Sob o prisma da não reiteração devem ser lidas as três partes de Atos de repetição: “Assobio você”, “Pela janela adentro” e “4 histórias”. Na primeira delas, Valeska testa o cotidiano nas coisas pequenas em tom de tocante simplicidade. Aqui a poesia é engendrada pelo eu que explora, em câmara lenta, as rachaduras da rotina. O destaque dessa seção é o par de poemas “1992” (1 e 2), em que uma mesma cena é descrita duas vezes, exibindo as flexões da linguagem a fim de reconquistar para si algo que areje o poema, para levá-lo além da repetição. O assobio da segunda pessoa (você) pode ser lido, assim, como assobio da própria poesia, que se deseja perder em ar e música, recusando a fixidez e a dureza da letra escrita, tornando-se naturalmente visceral: “a glote/ a direção do vento/ o lábio superior e inferior/ assobio você”.
A seção “Pela janela adentro” delimita um “quadrilátero” socialmente bem definido, no qual emergem, contra a suave opressão da vida de classe média, contornos de alto simbolismo, como em: “Minúsculos peixes em ziguezague/ rodeiam o musgo/ O céu da boca sangra./ O pulôver sangra água.” A temática do amor atravessa vários poemas dessa seção, dando-lhes um timbre doce que, no entanto, pode encontrar-se, às vezes, no limite da desilusão: “Neste quarto sou a rainha/ dos objetos/ dos bichos que voam/ pela janela adentro”. Uma desilusão cuja referência são as possibilidades do signo poético, na busca pelas coisas mínimas e pela revelação do que dizem os rumores, como em: “…e o tempo/ tapou-lhe a boca/ há um rumor dizendo/ aquilo que poderia ser dito.”

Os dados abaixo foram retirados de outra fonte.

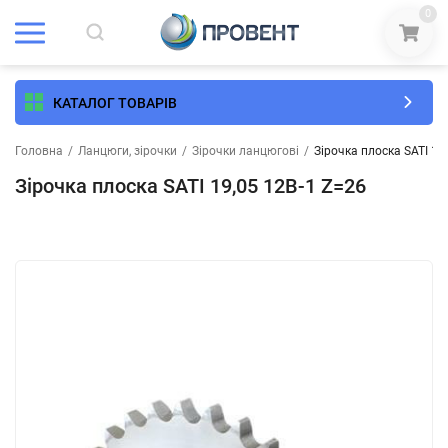
0
КАТАЛОГ ТОВАРІВ
Головна
/
Ланцюги, зірочки
/
Зірочки ланцюгові
/
Зірочка плоска SATI 19
Зірочка плоска SATI 19,05 12B-1 Z=26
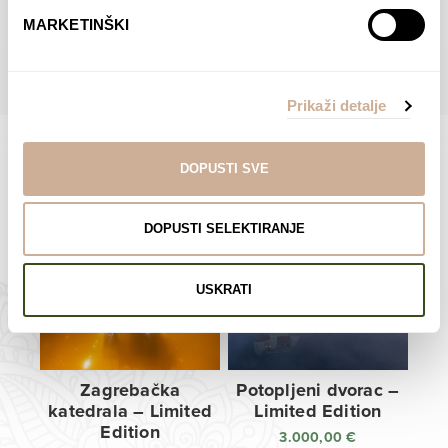
do
do
POGLEDAJTE SVE PROIZVODE U OVOJ KATEGORIJI
MARKETINŠKI
138,00 €
138,00 €
Prikaži detalje
DOPUSTI SVE
Limited Edition Fotografije
DOPUSTI SELEKTIRANJE
USKRATI
Zagrebačka
Potopljeni dvorac –
katedrala – Limited
Limited Edition
Edition
3.000,00
€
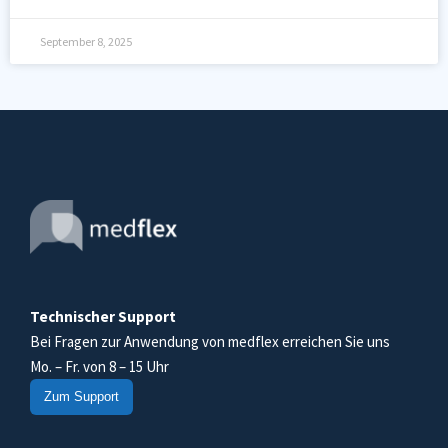
September 8, 2025
Technischer Support
Bei Fragen zur Anwendung von medflex erreichen Sie uns
Mo. – Fr. von 8 – 15 Uhr
Zum Support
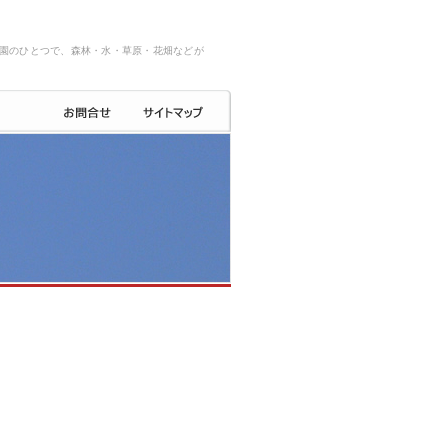
園のひとつで、森林・水・草原・花畑などが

Captar tal rumor é o esforço lírico da última parte de Atos de repetição, composta por quatro pequenos poemas em prosa, em que a utilização dos verbos no infinitivo marca com tintas rudes a dor da rotina. Esta, no entanto, é contraposta sempre à possibilidade de, pela poesia, tudo caminhar de uma outra forma, que, todavia, é igualmente dilemática: “O poema é o andamento das coisas em si. As idéias permanecem aéreas.” São quatro pequenos poemas que tratam do desejo de dizer de “todas as palavras que ainda não chegaram”, sendo que o afogar da vida nos pequenos limites da desilusão sorridente da mediania ainda abafa qualquer rumor de poesia.
Contra o abafamento da linguagem, portanto, Valeska de Aguirre faz brotar o poema, feito alguém que tenta decifrar a si mesmo, aguardando, diante do espelho, seus movimentos traírem suas próprias intenções. Seu livro evidencia uma poeta de grande habilidade técnica, que sabe trabalhar bem com as imagens, com a métrica e com o ritmo dos versos. Mas, sobretudo, Valeska é uma poeta que assume, com atitude e entrega, uma posição marcada diante das palavras e do mundo. Por meio dessa atitude, lírica no limite, o seu Atos de repetição rabisca uma sensível cartografia do cotidiano e da busca do ser humano por si mesmo em meio às coisas. Se é júbilo ou vazio o que se encontrará, pouco importa diante da surpresa da revelação de uma voz que tem personalidade própria. Sua atitude é firme e delicada, sorridente e melancólica, mas é aquilo que dá lastro real a uma poesia que gera vivo interesse, pois traz para dentro do poema o desejo de vida, que é sempre mais importante e urgente que o mero jogo da linguagem em si e para si.